Task details
In the listing below, find the line containing "u v d — depth at each pixel (meters)." and the line containing "282 818 766.5". Repeat exactly those two lines and every line between them, nothing more.

Listed records
★ ★ ★

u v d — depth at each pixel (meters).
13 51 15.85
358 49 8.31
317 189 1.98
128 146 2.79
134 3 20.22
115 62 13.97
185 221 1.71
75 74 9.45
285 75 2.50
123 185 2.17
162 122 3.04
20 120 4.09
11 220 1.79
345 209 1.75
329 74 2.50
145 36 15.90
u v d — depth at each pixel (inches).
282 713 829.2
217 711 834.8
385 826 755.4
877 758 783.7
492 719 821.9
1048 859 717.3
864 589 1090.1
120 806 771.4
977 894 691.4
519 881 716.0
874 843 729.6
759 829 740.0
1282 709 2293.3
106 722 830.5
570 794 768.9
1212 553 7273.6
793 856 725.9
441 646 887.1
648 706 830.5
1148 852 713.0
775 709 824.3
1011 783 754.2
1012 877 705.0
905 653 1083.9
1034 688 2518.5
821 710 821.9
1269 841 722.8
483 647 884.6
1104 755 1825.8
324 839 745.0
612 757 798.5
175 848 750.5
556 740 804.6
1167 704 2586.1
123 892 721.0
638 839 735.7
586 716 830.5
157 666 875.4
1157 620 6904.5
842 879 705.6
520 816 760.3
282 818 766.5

★ ★ ★

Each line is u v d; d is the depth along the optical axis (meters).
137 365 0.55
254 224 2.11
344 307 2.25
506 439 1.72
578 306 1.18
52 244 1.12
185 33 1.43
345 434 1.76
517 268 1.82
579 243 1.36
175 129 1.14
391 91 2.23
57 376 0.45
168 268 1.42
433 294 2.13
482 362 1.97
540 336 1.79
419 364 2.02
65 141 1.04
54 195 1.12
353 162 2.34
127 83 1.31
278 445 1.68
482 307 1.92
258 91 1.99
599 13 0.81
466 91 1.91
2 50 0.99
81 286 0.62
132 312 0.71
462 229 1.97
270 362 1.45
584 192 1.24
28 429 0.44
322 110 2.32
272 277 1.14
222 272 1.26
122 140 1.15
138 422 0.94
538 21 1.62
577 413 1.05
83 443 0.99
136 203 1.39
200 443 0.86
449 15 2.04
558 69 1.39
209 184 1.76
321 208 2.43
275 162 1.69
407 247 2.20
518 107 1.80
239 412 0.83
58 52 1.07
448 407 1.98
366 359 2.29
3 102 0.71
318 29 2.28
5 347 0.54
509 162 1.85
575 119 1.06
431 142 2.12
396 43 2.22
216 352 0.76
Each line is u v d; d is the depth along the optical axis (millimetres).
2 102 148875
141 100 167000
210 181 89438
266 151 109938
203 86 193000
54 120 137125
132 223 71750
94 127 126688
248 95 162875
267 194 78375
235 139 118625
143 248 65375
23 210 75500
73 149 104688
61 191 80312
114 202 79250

★ ★ ★

Task answer
u v d — depth at each pixel (meters).
13 51 15.85
358 49 8.31
317 189 1.98
128 146 2.79
134 3 20.22
115 62 13.97
185 221 1.71
75 74 9.45
285 75 2.50
123 185 2.17
162 122 3.04
20 120 4.09
11 220 1.79
345 209 1.75
329 74 2.50
145 36 15.90
u v d — depth at each pixel (inches).
282 713 829.2
217 711 834.8
385 826 755.4
877 758 783.7
492 719 821.9
1048 859 717.3
864 589 1090.1
120 806 771.4
977 894 691.4
519 881 716.0
874 843 729.6
759 829 740.0
1282 709 2293.3
106 722 830.5
570 794 768.9
1212 553 7273.6
793 856 725.9
441 646 887.1
648 706 830.5
1148 852 713.0
775 709 824.3
1011 783 754.2
1012 877 705.0
905 653 1083.9
1034 688 2518.5
821 710 821.9
1269 841 722.8
483 647 884.6
1104 755 1825.8
324 839 745.0
612 757 798.5
175 848 750.5
556 740 804.6
1167 704 2586.1
123 892 721.0
638 839 735.7
586 716 830.5
157 666 875.4
1157 620 6904.5
842 879 705.6
520 816 760.3
282 818 766.5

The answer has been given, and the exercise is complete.